Tuesday, August 19, 2008

Breathe In, Breathe Out

Via Ezra, we have this nice reality check:
I can’t understand why any Obama supporter would panic at this point. I didn’t vote for the guy because I thought he would breeze into office. I voted for him in no small part because he impressed me as by far the most competent administrator in the primaries. And this view has been vindicated, in my opinion. He’s a good candidate, with good ideas and a lot of money, but he’s also a very good executive running a very tight ship.

If Obama loses this, everyone will say the Dems should have nominated someone else. No way. The fire would have been as hot or hotter for anyone else, and they’d have fallen apart, over-responding and getting lost in the back and forth. If you have any faith at all in the American people, then relax, Obama is going to win this. If you don’t, then you should already be relaxed, because it should always have been clear that the dirtier guy would win.

In contrast, there is this bit of hyperventilating:
[N]o matter whom the Democrats had nominated for president, the GOP slime machine would have spent five months shrieking about them being traitors who want to take away your guns and replace them with bundles of condoms and arugula. Hell, if the Dems had nominated Joe Bleeping Lierberman for president this year, you can just bet that McCain would have smeared him as a self-hating anti-Israel left-winger for some reason or another (seriously, after the wingnuts freaked out about Obama’s horrifying edict that children should learn Spanish, I’ve learned that nothing is too stupid for this crowd).

My question is, where are the spiteful counterattacks? If Obama can be attacked for exercising too much, there’s gotta be something — anything — you can use against McCain. Spite the vote, people! Spite it all the way to victory!

The difference between the two perspectives amounts to more than just a question of "faith in the American people" or whether or not the Democrats are man enough to deal out the crap the way Republicans do. The difference is, quite simply, Obama is banking - and I think correctly - that most Americans just aren't paying that much attention right now. He knows McCain has certain advantages, and is allowing the elderly Senator from the Retirement State to suck a lot of the oxygen from the room. Remember this - last month Obama collected nearly twice what McCain did in donations. Obama has a huge lead in money, and I have no doubt he is husbanding his resources well, waiting until the Olympics are over, both conventions are over, and will then go full-bore.

I also think he is adopting a "rope-a-dope" strategy. I think Obama has known all along the Republicans would go ugly early. Why not accept the inevitable, and let them lash out with all sorts of dirty crap - from the racist "celebrity" ads to questioning Obama's patriotism - and rather than answer blow for blow in the mid-summer heat, just let the tired old guy exhaust himself? Obama understands, I think, a couple advantages that haven't existed in elections in the past couple decades. First and foremost is the lefty blogs.

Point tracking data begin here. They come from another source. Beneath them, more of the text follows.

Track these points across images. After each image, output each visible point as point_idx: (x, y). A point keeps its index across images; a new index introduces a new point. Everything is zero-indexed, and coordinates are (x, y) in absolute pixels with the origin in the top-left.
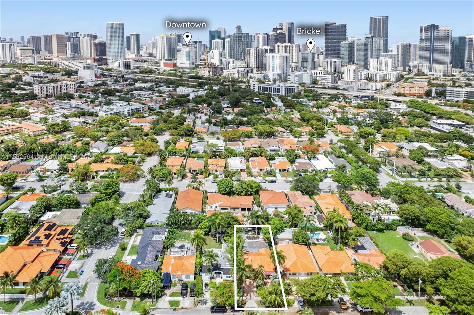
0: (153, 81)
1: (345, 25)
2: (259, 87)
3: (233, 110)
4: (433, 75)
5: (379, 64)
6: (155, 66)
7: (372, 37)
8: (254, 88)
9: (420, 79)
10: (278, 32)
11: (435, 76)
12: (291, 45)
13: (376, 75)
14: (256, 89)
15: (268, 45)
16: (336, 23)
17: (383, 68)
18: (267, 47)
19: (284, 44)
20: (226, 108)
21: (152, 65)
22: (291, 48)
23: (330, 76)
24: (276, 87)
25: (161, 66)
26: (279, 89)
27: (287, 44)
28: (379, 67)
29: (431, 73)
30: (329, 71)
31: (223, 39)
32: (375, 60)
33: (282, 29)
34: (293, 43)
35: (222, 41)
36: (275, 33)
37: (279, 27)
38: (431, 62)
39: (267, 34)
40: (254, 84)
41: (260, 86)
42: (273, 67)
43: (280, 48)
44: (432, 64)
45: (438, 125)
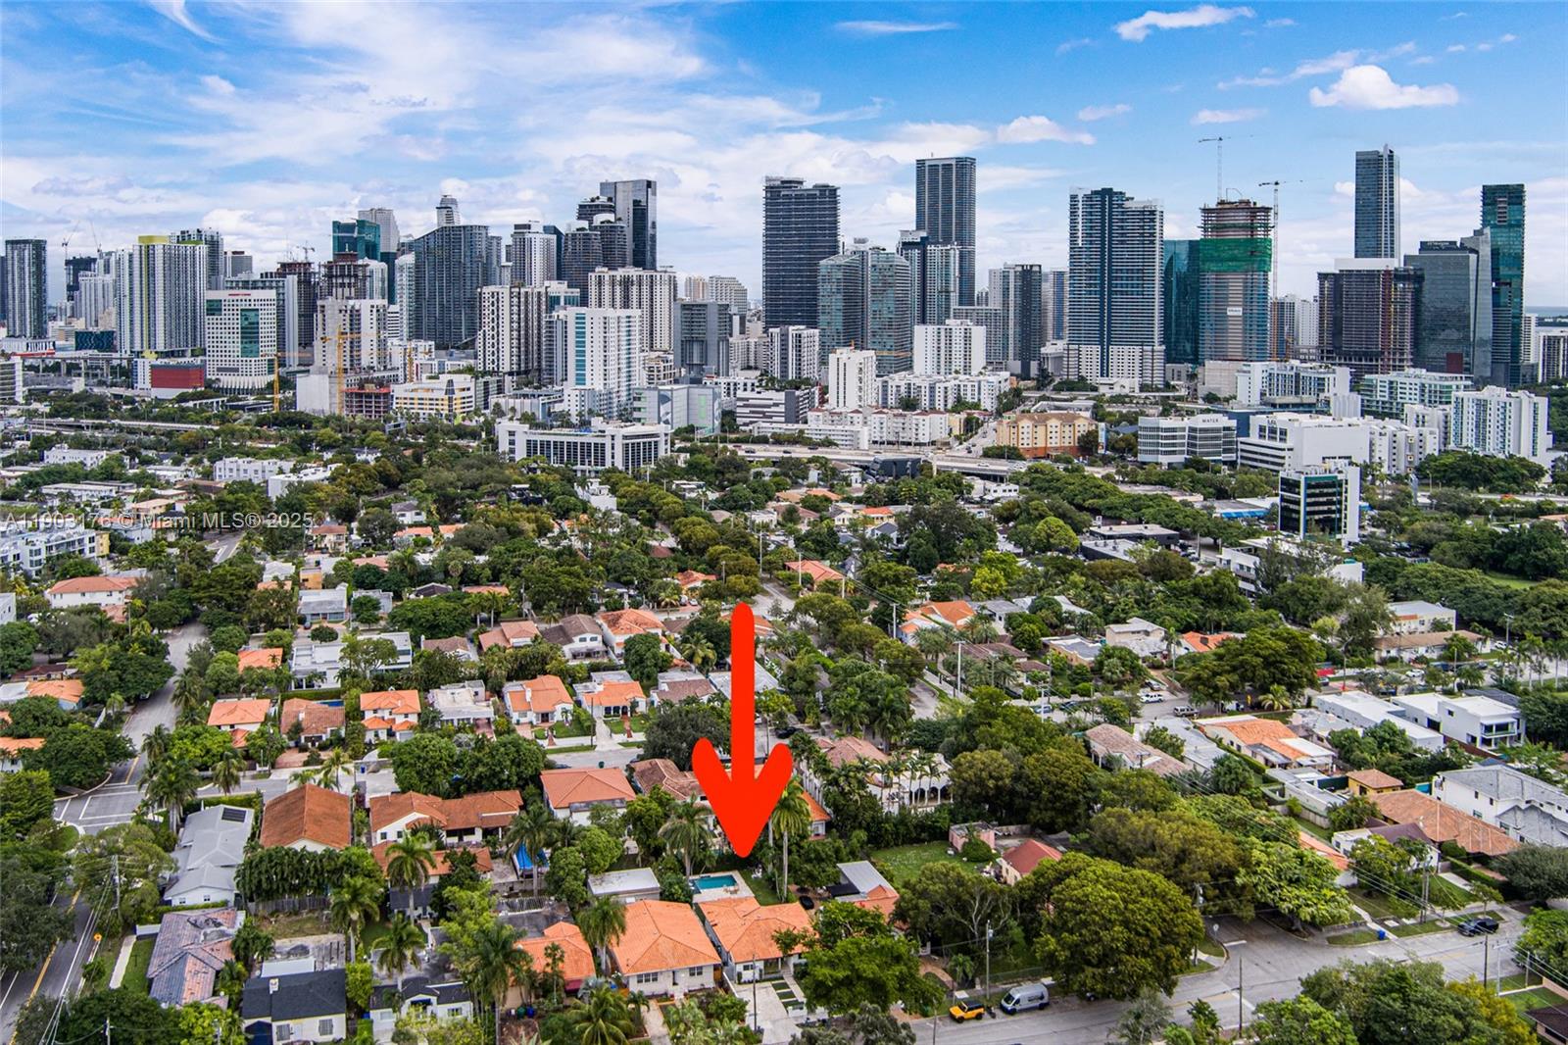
0: (113, 446)
1: (833, 191)
2: (529, 442)
3: (436, 532)
4: (1111, 386)
5: (942, 345)
6: (114, 385)
7: (924, 241)
8: (512, 451)
9: (1071, 400)
10: (599, 218)
11: (1117, 390)
12: (645, 274)
13: (932, 388)
14: (520, 454)
15: (559, 278)
16: (801, 183)
17: (958, 363)
18: (559, 288)
19: (620, 273)
20: (410, 526)
21: (101, 383)
22: (645, 289)
23: (781, 397)
24: (593, 441)
25: (140, 385)
26: (603, 445)
27: (633, 272)
28: (943, 360)
29: (1105, 380)
30: (778, 375)
31: (388, 258)
32: (931, 329)
33: (612, 209)
34: (654, 268)
35: (384, 265)
36: (585, 224)
37: (603, 199)
38: (1105, 337)
39: (556, 231)
40: (512, 433)
41: (533, 438)
42: (581, 365)
43: (607, 289)
44: (1109, 344)
45: (1101, 542)
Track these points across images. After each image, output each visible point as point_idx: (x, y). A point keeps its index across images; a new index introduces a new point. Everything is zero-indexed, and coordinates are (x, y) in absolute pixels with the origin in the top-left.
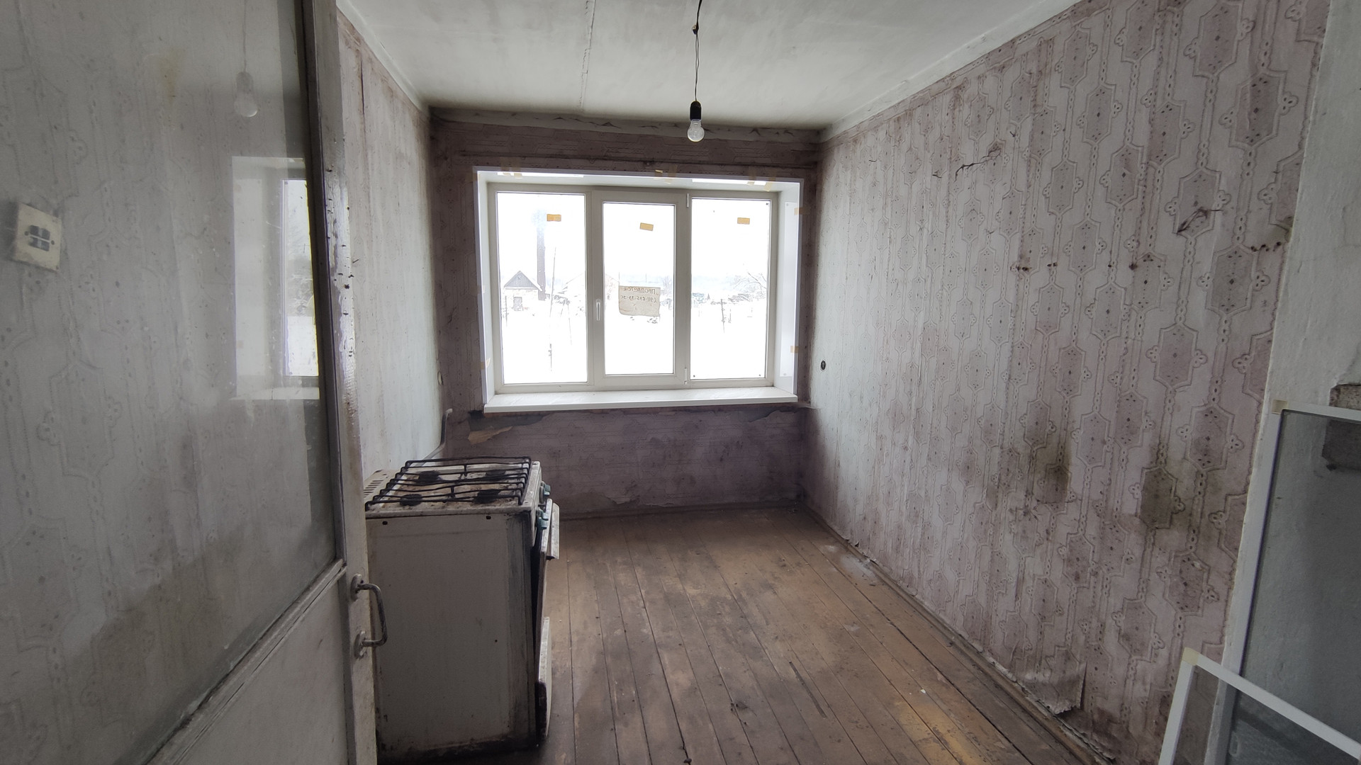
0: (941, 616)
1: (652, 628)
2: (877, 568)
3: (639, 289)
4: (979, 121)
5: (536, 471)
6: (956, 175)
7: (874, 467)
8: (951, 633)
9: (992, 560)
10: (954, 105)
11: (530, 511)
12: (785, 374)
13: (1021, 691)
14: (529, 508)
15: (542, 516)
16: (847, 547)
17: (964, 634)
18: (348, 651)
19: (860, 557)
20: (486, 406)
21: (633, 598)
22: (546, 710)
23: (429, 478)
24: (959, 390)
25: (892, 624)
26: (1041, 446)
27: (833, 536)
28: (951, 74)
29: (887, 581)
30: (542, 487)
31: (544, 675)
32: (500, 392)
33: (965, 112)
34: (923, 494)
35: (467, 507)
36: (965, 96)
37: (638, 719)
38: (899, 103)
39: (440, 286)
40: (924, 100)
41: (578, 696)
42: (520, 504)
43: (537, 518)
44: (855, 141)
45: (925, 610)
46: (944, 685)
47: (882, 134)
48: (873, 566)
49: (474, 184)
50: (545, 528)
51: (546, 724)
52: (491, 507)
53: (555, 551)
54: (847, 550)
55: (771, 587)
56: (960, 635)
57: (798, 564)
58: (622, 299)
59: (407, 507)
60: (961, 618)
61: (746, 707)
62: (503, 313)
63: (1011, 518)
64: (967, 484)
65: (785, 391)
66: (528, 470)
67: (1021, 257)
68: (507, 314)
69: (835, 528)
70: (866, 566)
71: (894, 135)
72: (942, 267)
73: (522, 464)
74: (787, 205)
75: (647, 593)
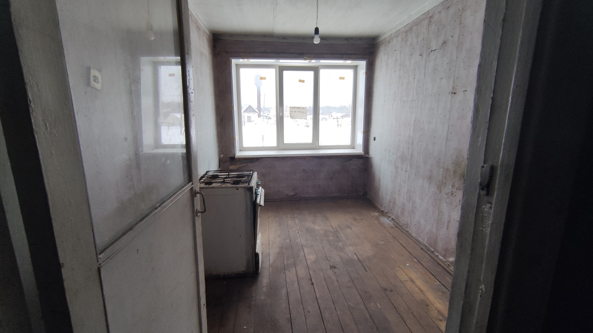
0: (419, 239)
1: (301, 240)
2: (395, 222)
3: (298, 108)
4: (439, 31)
5: (255, 175)
6: (429, 55)
7: (394, 180)
8: (422, 245)
9: (438, 215)
10: (429, 25)
11: (253, 187)
12: (359, 144)
13: (448, 265)
14: (252, 186)
15: (257, 190)
16: (383, 213)
17: (427, 245)
18: (194, 213)
19: (388, 217)
20: (236, 155)
21: (294, 230)
22: (259, 263)
23: (215, 177)
24: (427, 146)
25: (398, 242)
26: (459, 166)
27: (377, 210)
28: (428, 11)
29: (398, 226)
30: (258, 181)
31: (258, 250)
32: (242, 150)
33: (433, 27)
34: (413, 189)
35: (229, 185)
36: (433, 20)
37: (294, 270)
38: (407, 25)
39: (218, 107)
40: (417, 23)
41: (271, 262)
42: (249, 185)
43: (255, 191)
44: (389, 42)
45: (412, 236)
46: (416, 263)
47: (400, 39)
48: (393, 221)
49: (231, 64)
50: (258, 194)
51: (259, 268)
52: (238, 186)
53: (262, 203)
54: (383, 215)
55: (349, 227)
56: (426, 245)
57: (362, 219)
58: (291, 112)
59: (208, 185)
60: (426, 239)
61: (335, 267)
62: (243, 123)
63: (446, 196)
64: (430, 184)
65: (359, 150)
66: (252, 174)
67: (453, 88)
68: (245, 123)
69: (378, 206)
70: (390, 221)
71: (404, 39)
72: (422, 95)
73: (250, 172)
74: (361, 71)
75: (299, 228)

We are all paying attention, and doing everything from debunking bull to making fun of McCain and his penchant for what Huck Finn called "stretchers". Second, and far more important (in my opinion) is Obama's faith not only in the American people, but that the times have changed and the kind of campaign the Republicans have run in the past just doesn't have traction outside the brainless faithful.

That Obama's lead isn't larger, and appears to be shrinking in some states, at this point is meaningless. Remember, McCain has been a Presidential candidate before, and prominently before the American people since the Keating Five scandal of the late-1980's, then later in the late-1990's as he advocated a ground war in Kosovo against the advice of military leaders. Obama is a naif on the national scene, for all the attention he has received. I think Obama is allowing McCain to rant and rave in order for McCain to define himself as the kind of Republican we are tired of. The post-Labor Day campaign has always been far more important, and even though we have the whole 24-hour news cycle and pundits and journalists who spend years of their lives on a single campaign, Obama is trusting that the American people, both far more wise and far more balanced than the typical pundit, will only start paying attention once the summer is over.

So, I think we all should all relax, take some deep breaths, and wait and see. While it is theoretically possible McCain could win, or (a slightly different thing) Obama could lose, my own sense is that Obama will win, handily, with greater majorities for Democrats in both Houses of Congress, ushering in a whole new political and social era in America. The nuttiness on the right will continue to be loud, but it will wield no power, and will be sidelined once again.